Si l’Etat est le seul responsable de la poursuite, de la recherche de preuves et de leur exploitation, des erreurs, en tous les cas grossières, de la part de ses agents, devraient leur être imputés à décharge totale du poursuivi.
Peut-être que le Tribunal fédéral ira un jour dans ce sens, pour non seulement protéger la vie privée de tout citoyen même dans l’espace public, mais aussi pour garantir le respect des droits de procédure de ses mêmes citoyens, principe cardinal de l’Etat de droit.
On l’appelle sincèrement de nos vœux afin que ces innombrables enregistrements vidéos privés restent là où ils doivent être, à savoir sur les ordinateurs personnels de leurs utilisateurs ou, à la rigueur, sur les réseaux sociaux, mais en aucun cas, dans les dossiers de police ou de procureur.
Chacun son rôle et surtout chacun sa voie.
Véronique Fontana, une pro qui vous dit GOOOOOO ! 😊
Etude Fontana
Etude d’avocats
référence de l’arrêt: 6B_1282/2019
Raisonnement absurde….Ces « innombrables enregistrements vidéos privés » sont juste la retranscription exacte de la réalité et devraient évidemment être pris en compte.
Bonjour Maître,
Ouah, alors là, chapeau bas, je vous suis tellement dans vos ligne, surtout dans les dernières lignes du dernier paragraphe…
Cordialement
Le problème principal est-il ici que la caméra filmait en continu? L’enregistrement de l’accident aurait-il été recevable/licite si la caméra effaçait systématiquement les données datant de quelques minutes, de sorte que seules les dernières minutes enregistrées soient lisibles?
« …ou, à la rigueur, sur les réseaux sociaux… »
Ceci n’est-il pas contradictoire avec la brillante thèse développée auparavant?
Je pense que oui
Ce qui dérange le TF est l’enregistrement permanant sur la voie publique, mais admettant que la caméra filme et en même temps efface ce qui a été filmé avant la dernière minute (l’usager doit arrêter de filmer juste après l’accident ou la caméra s’arrête automatiquement en cas de choc), je pense que la preuve sera licite !

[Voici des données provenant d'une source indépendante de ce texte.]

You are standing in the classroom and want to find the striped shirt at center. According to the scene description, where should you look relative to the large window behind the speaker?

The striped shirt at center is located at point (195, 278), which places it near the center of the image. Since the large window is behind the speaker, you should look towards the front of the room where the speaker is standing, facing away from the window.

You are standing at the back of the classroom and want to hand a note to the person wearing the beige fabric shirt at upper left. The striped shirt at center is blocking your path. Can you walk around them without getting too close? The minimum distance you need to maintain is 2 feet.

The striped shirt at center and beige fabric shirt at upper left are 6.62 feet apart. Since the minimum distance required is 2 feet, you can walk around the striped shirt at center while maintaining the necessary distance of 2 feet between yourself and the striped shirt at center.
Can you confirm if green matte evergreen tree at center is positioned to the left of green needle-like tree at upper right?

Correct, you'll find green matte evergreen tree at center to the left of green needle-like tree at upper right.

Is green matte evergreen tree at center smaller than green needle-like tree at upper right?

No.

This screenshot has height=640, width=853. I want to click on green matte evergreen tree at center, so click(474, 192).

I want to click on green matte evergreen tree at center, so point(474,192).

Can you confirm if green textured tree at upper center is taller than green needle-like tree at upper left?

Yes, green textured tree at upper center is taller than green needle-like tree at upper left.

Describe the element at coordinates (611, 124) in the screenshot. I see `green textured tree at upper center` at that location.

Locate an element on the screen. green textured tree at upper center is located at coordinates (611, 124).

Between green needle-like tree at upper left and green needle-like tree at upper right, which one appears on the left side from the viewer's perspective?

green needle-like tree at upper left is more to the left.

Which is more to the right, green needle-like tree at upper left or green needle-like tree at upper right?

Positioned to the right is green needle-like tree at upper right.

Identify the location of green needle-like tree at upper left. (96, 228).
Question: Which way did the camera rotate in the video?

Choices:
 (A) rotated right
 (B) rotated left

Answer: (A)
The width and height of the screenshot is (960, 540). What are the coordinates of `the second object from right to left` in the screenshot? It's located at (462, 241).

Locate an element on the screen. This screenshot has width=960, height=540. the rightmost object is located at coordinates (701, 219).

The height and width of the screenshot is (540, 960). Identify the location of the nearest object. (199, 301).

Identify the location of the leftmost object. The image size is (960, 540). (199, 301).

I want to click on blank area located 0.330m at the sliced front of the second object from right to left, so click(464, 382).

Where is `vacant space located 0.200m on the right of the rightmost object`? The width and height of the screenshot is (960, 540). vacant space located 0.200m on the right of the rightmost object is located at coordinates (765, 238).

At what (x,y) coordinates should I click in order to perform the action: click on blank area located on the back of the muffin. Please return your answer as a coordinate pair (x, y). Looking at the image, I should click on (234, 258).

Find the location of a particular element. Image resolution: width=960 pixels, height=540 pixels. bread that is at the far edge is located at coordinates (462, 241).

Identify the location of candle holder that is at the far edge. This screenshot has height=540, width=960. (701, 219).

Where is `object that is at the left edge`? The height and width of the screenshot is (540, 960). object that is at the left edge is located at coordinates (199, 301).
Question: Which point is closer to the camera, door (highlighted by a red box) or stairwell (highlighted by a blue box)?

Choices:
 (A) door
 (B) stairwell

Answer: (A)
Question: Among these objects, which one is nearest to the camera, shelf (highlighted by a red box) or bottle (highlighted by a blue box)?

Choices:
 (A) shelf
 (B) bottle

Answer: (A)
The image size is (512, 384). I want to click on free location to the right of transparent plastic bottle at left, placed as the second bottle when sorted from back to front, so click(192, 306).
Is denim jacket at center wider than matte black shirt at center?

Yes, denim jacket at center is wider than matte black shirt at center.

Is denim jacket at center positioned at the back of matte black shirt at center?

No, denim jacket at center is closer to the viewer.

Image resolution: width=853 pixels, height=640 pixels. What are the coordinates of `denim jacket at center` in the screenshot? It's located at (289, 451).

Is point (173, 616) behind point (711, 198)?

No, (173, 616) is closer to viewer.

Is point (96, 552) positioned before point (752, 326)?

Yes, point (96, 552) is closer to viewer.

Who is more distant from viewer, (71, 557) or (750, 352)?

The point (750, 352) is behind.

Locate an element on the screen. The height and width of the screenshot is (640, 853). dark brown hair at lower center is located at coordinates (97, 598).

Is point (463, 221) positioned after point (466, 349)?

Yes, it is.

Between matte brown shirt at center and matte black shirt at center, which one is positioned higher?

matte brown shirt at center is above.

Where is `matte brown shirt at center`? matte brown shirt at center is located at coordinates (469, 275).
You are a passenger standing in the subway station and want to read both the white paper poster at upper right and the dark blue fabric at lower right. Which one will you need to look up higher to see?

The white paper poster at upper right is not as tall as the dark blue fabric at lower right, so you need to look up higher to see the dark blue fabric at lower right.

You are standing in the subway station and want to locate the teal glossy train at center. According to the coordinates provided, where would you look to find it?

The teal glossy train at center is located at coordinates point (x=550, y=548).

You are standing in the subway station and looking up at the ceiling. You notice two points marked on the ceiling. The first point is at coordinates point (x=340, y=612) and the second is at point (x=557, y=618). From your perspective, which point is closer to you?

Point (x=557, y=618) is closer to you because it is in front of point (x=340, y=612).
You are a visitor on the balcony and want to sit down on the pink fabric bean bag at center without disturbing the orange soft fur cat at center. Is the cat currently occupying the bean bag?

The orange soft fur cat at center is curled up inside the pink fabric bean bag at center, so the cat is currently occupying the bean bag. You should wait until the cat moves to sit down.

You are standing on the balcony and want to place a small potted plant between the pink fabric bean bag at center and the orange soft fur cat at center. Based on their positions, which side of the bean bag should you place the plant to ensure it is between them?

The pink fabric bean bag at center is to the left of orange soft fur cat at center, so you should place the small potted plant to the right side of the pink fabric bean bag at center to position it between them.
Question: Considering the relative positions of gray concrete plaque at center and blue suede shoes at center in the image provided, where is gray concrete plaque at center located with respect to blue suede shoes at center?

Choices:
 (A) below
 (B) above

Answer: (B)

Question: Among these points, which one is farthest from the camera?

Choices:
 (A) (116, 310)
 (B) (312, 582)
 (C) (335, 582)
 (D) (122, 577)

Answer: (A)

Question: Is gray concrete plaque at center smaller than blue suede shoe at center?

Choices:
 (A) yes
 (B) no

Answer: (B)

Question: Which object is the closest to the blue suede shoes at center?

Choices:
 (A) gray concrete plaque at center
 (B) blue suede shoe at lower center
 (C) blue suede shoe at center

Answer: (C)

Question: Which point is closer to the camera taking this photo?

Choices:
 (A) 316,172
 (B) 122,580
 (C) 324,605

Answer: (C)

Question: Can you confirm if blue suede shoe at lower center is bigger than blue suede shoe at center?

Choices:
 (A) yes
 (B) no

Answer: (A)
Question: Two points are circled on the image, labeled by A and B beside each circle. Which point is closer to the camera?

Voilà typiquement un manque de pragmatisme qui éloigne encore un peu plus le citoyen de la justice. Sous couvert de grands principes on ignore volontairement des preuves à disposition qui dans bien des cas ne seraient les seules disponibles. Un témoignage oculaire est parfaitement recevable alors qu’on sait très bien qu’il sont souvent peu fiables. Par conséquent on a quand même beaucoup de mal à comprendre pourquoi une scène filmée en temps réel ne puisse pas être prise en compte, pour autant que ces prises de vues restent dans le cadre privé tant qu’il n’y a pas de sinistre et que le cas échéant la justice s’assure de l’autenticité du film.
Tout filmer, tout le temps… C’est le début de la fin… Nous ne sommes plus des humains mais des machine a filmer.
De plus un film à l’opposé de ce que l’on pense n’est pas impartial.